Paul de Castella arrived in the Yarra Valley after traveling from his home town- the Neuchatel district in Switzerland. Many Swiss settled in the Yarra Valley around this time due to the sympathetic presence of the Victorian Governor’s wife, Sophie La Trobe, who also came from the region. Without them, the story of wine in the Yarra Valley would have been very different.
During the 1850’s Yering Station began to take shape. Paul de Castella extended the vineyards and cultivated the varieties with new cuttings imported from France. The winery was built to accommodate brand new equipment imported from the 1859 Bordeaux Exhibition in Paris. A new house and garden were constructed and an avenue of 330 elms was planted along the driveway to welcome De Castella’s bride.
In 1861 Yering Station won the Argus Gold Cup for the best Victorian vineyard. De Castella advocated for strong communication between vineyard and winery.
For years the Yering Station vineyard was one of the largest in the area and as visitors and holiday makers to the Yarra Valley began to increase, wines from this new region began to make their mark on the world.
In 1889 Yering Station won a Grand Prix at the Universal Exhibition in Paris. Only fourteen such awards were ever granted internationally. The winery received the sole award for a wine produced in the southern hemisphere.

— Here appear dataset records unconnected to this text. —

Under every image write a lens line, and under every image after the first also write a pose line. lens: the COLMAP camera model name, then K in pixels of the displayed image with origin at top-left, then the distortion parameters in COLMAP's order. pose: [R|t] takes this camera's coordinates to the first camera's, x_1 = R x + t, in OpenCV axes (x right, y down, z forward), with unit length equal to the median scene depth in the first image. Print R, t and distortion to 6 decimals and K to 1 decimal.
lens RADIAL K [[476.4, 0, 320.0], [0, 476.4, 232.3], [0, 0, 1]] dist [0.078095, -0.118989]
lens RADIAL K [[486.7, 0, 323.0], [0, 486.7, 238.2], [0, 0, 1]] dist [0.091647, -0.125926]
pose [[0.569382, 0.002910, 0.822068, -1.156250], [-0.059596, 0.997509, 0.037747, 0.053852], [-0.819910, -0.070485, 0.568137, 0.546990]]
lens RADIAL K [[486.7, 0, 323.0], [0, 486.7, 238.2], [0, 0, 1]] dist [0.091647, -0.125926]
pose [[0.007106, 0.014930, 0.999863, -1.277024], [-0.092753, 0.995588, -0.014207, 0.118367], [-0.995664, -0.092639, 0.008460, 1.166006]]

By the early 20th century, the Yarra Valley wine industry was in decline. The phylloxera epidemic had destroyed many Victorian vineyards and although it never reached the Yarra Valley, economic and social factors (such as palate preference) impacted upon cool climate viticulture in Victoria. The Yarra Valley area returned to dairy farming. It was not until the early 1970’s that, in response to the changing cultural demands of the new generation, coupled with the growing success of other Australian regions, the Yarra Valley vineyards began to thrive once more.